Nkosazana Dlamini-Zuma, the chairperson of the AU Commission, opened the ceremony with a speech that set the tone for this week’s meetings that will culminate in the assembly.
She spoke much about the protection of the population, specifically the situation of young people as more and more try to enter the job market. Praising the advancement of the internet, Dlamini-Zuma said the increase in the number of entrepreneurs across the continent comes down to access to the online world. However, she stressed that the main obstacle that many young people complain of is access to start-up capital.
The AU chairperson also took a moment to talk about the “modern form of slavery” that continues to ravage parts of the continent: human trafficking. She said much needs to be done to ensure that these socio-economic fronts are also tackled.
As expected, Dlamini-Zuma talked about Boko Haram, the Islamist insurgency group that continues to wreak havoc across Nigeria. She praised Chad’s willingness to help participate in a force to combat the Islamists, before more destruction is left behind by Boko Haram.

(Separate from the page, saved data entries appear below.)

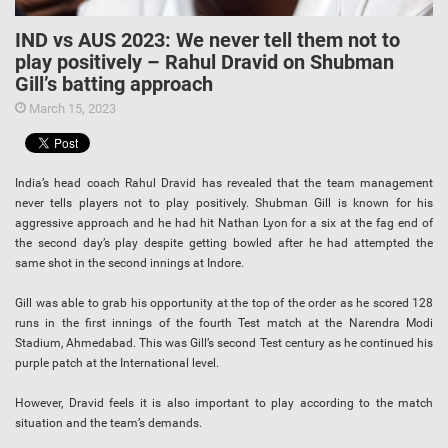
IND vs AUS 2023: We never tell them not to
play positively – Rahul Dravid on Shubman
Gill’s batting approach
March 15, 2023
India’s head coach Rahul Dravid has revealed that the team management
never tells players not to play positively. Shubman Gill is known for his
aggressive approach and he had hit Nathan Lyon for a six at the fag end of
the second day’s play despite getting bowled after he had attempted the
same shot in the second innings at Indore.
Gill was able to grab his opportunity at the top of the order as he scored 128
runs in the first innings of the fourth Test match at the Narendra Modi
Stadium, Ahmedabad. This was Gill’s second Test century as he continued his
purple patch at the International level.
However, Dravid feels it is also important to play according to the match
situation and the team’s demands.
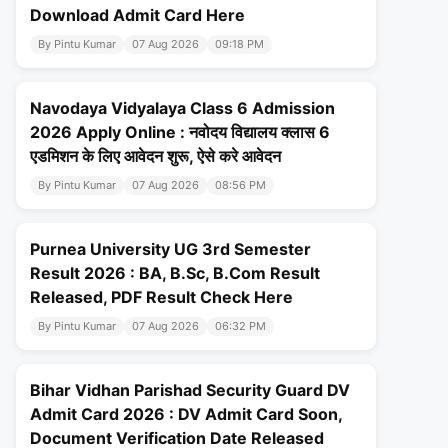
Download Admit Card Here
By Pintu Kumar
07 Aug 2026
09:18 PM
Navodaya Vidyalaya Class 6 Admission
2026 Apply Online : नवोदय विद्यालय क्लास 6
एडमिशन के लिए आवेदन शुरू, ऐसे करे आवेदन
By Pintu Kumar
07 Aug 2026
08:56 PM
Purnea University UG 3rd Semester
Result 2026 : BA, B.Sc, B.Com Result
Released, PDF Result Check Here
By Pintu Kumar
07 Aug 2026
06:32 PM
Bihar Vidhan Parishad Security Guard DV
Admit Card 2026 : DV Admit Card Soon,
Document Verification Date Released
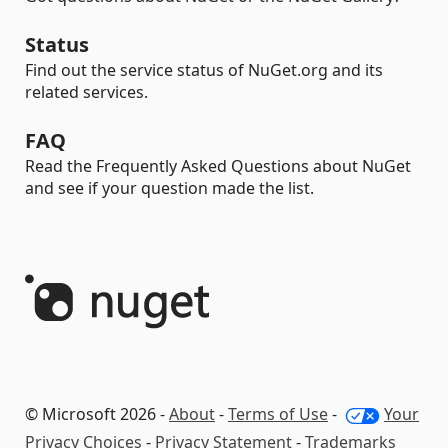
Status
Find out the service status of NuGet.org and its
related services.
FAQ
Read the Frequently Asked Questions about NuGet
and see if your question made the list.
© Microsoft 2026 -
About
-
Terms of Use
-
Your
Privacy Choices
-
Privacy Statement
-
Trademarks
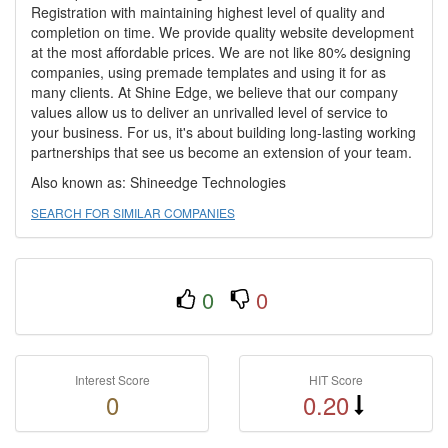
Registration with maintaining highest level of quality and
completion on time. We provide quality website development
at the most affordable prices. We are not like 80% designing
companies, using premade templates and using it for as
many clients. At Shine Edge, we believe that our company
values allow us to deliver an unrivalled level of service to
your business. For us, it's about building long-lasting working
partnerships that see us become an extension of your team.
Also known as: Shineedge Technologies
SEARCH FOR SIMILAR COMPANIES
0
0
Interest Score
HIT Score
0
0.20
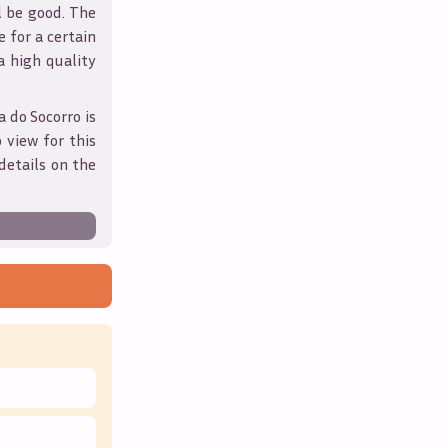
l be good. The
 for a certain
 a high quality
a do Socorro
is
 view for this
details on the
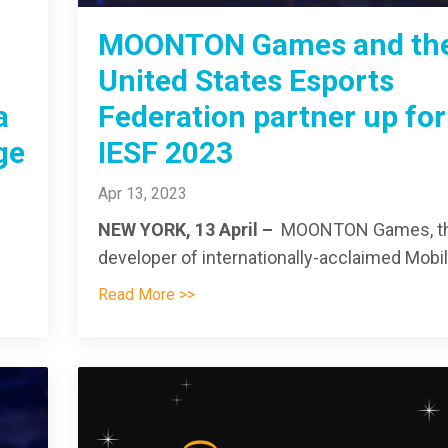
MOONTON Games and th
United States Esports
a
Federation partner up for
ge
IESF 2023
Apr 13, 2023
NEW YORK, 13 April –
MOONTON Games, t
developer of internationally-acclaimed Mobil.
Read More >>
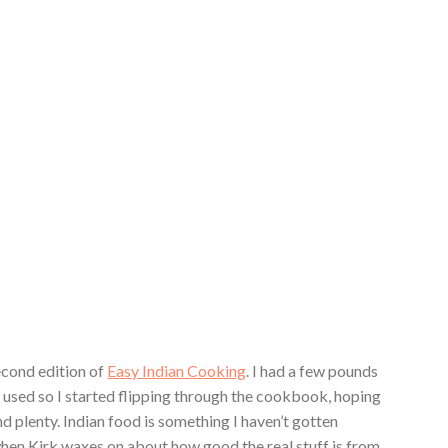
second edition of
Easy Indian Cooking
. I had a few pounds
 used so I started flipping through the cookbook, hoping
nd plenty. Indian food is something I haven’t gotten
hen Kirk waxes on about how good the real stuff is from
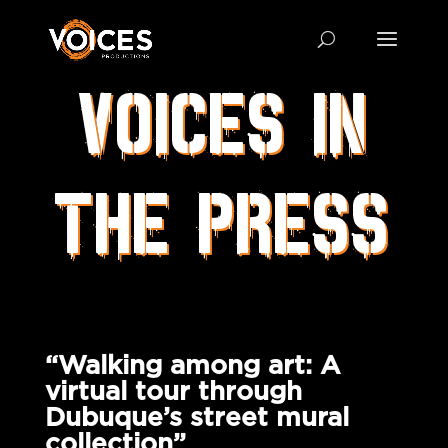
VOICES IN
THE PRESS
“Walking among art: A
virtual tour through
Dubuque’s street mural
collection”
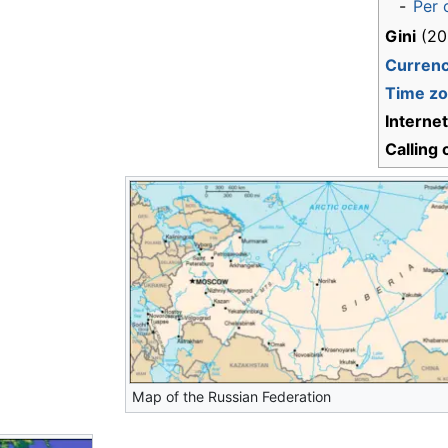
-
Per 
Gini
(20
Curren
Time z
Interne
Calling
Map of the Russian Federation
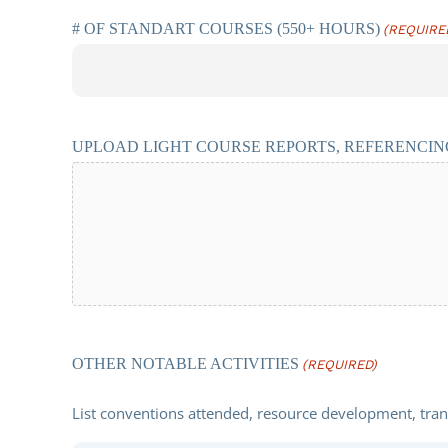
# OF STANDART COURSES (550+ HOURS)
(REQUIRE
UPLOAD LIGHT COURSE REPORTS, REFERENCING
OTHER NOTABLE ACTIVITIES
(REQUIRED)
List conventions attended, resource development, transl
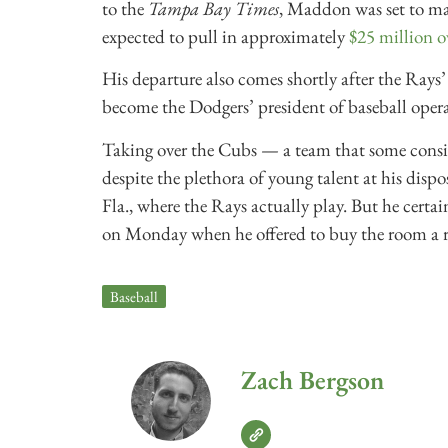
to the
Tampa Bay Times
, Maddon was set to m
expected to pull in approximately
$25 million ov
His departure also comes shortly after the R
become the Dodgers’ president of baseball opera
Taking over the Cubs — a team that some consi
despite the plethora of young talent at his dispo
Fla., where the Rays actually play. But he certai
on Monday when he offered to buy the room a r
Baseball
Zach Bergson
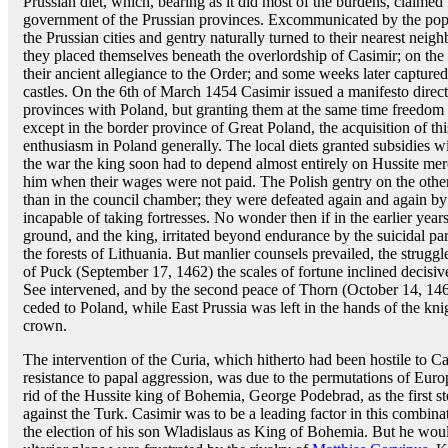
Prussian diet, which, bearing as it did most of the burdens, claimed 
government of the Prussian provinces. Excommunicated by the pope
the Prussian cities and gentry naturally turned to their nearest neig
they placed themselves beneath the overlordship of Casimir; on th
their ancient allegiance to the Order; and some weeks later capture
castles. On the 6th of March 1454 Casimir issued a manifesto direct
provinces with Poland, but granting them at the same time freedom
except in the border province of Great Poland, the acquisition of this
enthusiasm in Poland generally. The local diets granted subsidies w
the war the king soon had to depend almost entirely on Hussite mer
him when their wages were not paid. The Polish gentry on the other 
than in the council chamber; they were defeated again and again by
incapable of taking fortresses. No wonder then if in the earlier year
ground, and the king, irritated beyond endurance by the suicidal pars
the forests of Lithuania. But manlier counsels prevailed, the strugg
of Puck (September 17, 1462) the scales of fortune inclined decisive
See intervened, and by the second peace of Thorn (October 14, 1466)
ceded to Poland, while East Prussia was left in the hands of the knig
crown.
The intervention of the Curia, which hitherto had been hostile to Ca
resistance to papal aggression, was due to the permutations of Euro
rid of the Hussite king of Bohemia, George Podebrad, as the first s
against the Turk. Casimir was to be a leading factor in this combina
the election of his son Wladislaus as King of Bohemia. But he woul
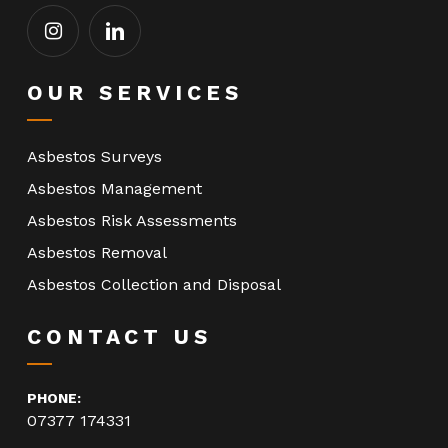
OUR SERVICES
Asbestos Surveys
Asbestos Management
Asbestos Risk Assessments
Asbestos Removal
Asbestos Collection and Disposal
CONTACT US
PHONE:
07377 174331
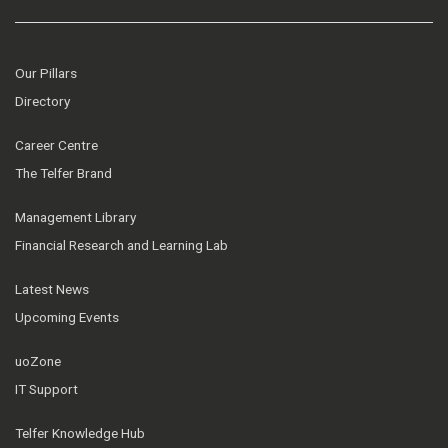
Our Pillars
Directory
Career Centre
The Telfer Brand
Management Library
Financial Research and Learning Lab
Latest News
Upcoming Events
uoZone
IT Support
Telfer Knowledge Hub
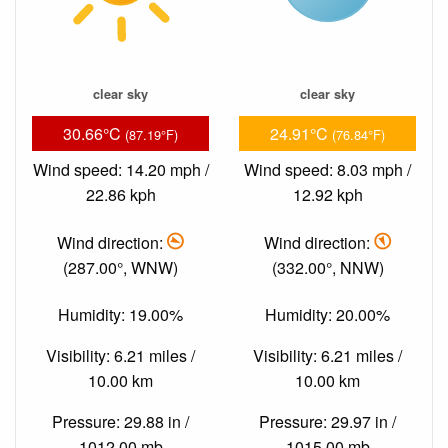
clear sky
clear sky
30.66°C
24.91°C
(87.19°F)
(76.84°F)
Wind speed: 14.20 mph /
Wind speed: 8.03 mph /
22.86 kph
12.92 kph
Wind direction:
Wind direction:
(287.00°, WNW)
(332.00°, NNW)
Humidity: 19.00%
Humidity: 20.00%
Visibility: 6.21 miles /
Visibility: 6.21 miles /
10.00 km
10.00 km
Pressure: 29.88 in /
Pressure: 29.97 in /
1012.00 mb
1015.00 mb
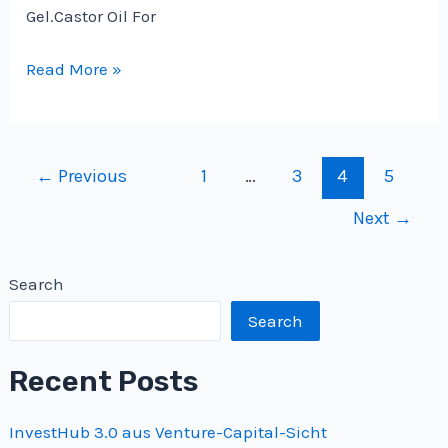
Gel.Castor Oil For
Castor
Read More »
Oil
For
Hair
Post
←
Previous
1
…
3
4
5
Side
pagination
Effects-
Next
→
Does
this
Search
Really
Prevent
Search
Hair
Recent Posts
Loss
?
InvestHub 3.0 aus Venture-Capital-Sicht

In keeping with the talk of terrorism, she said regarding conflicts that the African continent, “is the only continent in the developing world that quickly attends to it so that it does not rage on as we have seen other conflicts raging on for years, destroying property, lives. So I think we are doing well, but we need to do more.”
A moment that garnered applause was talk of a monument needed here at the AU headquarters to honour those killed while on duty with the African peacekeeping force, for example those killed while on duty with AMISOM (African Union Mission in Somalia), and MISCA (AU mission in the Central African Republic).
Before ending her opening remarks, Dlamini-Zuma spoke about Ebola; the deadly virus that hit hard in Sierra Leone, Guinea and Liberia. She admitted that while initial actions were met with “setbacks”, efforts since have “gathered momentum with significant results”. She added the SMS campaign that helped raise awareness proved positive, but sadly only some 30 countries joined. She said she would have expected to see the number of pariticpants in such a campaign more in the number of 50.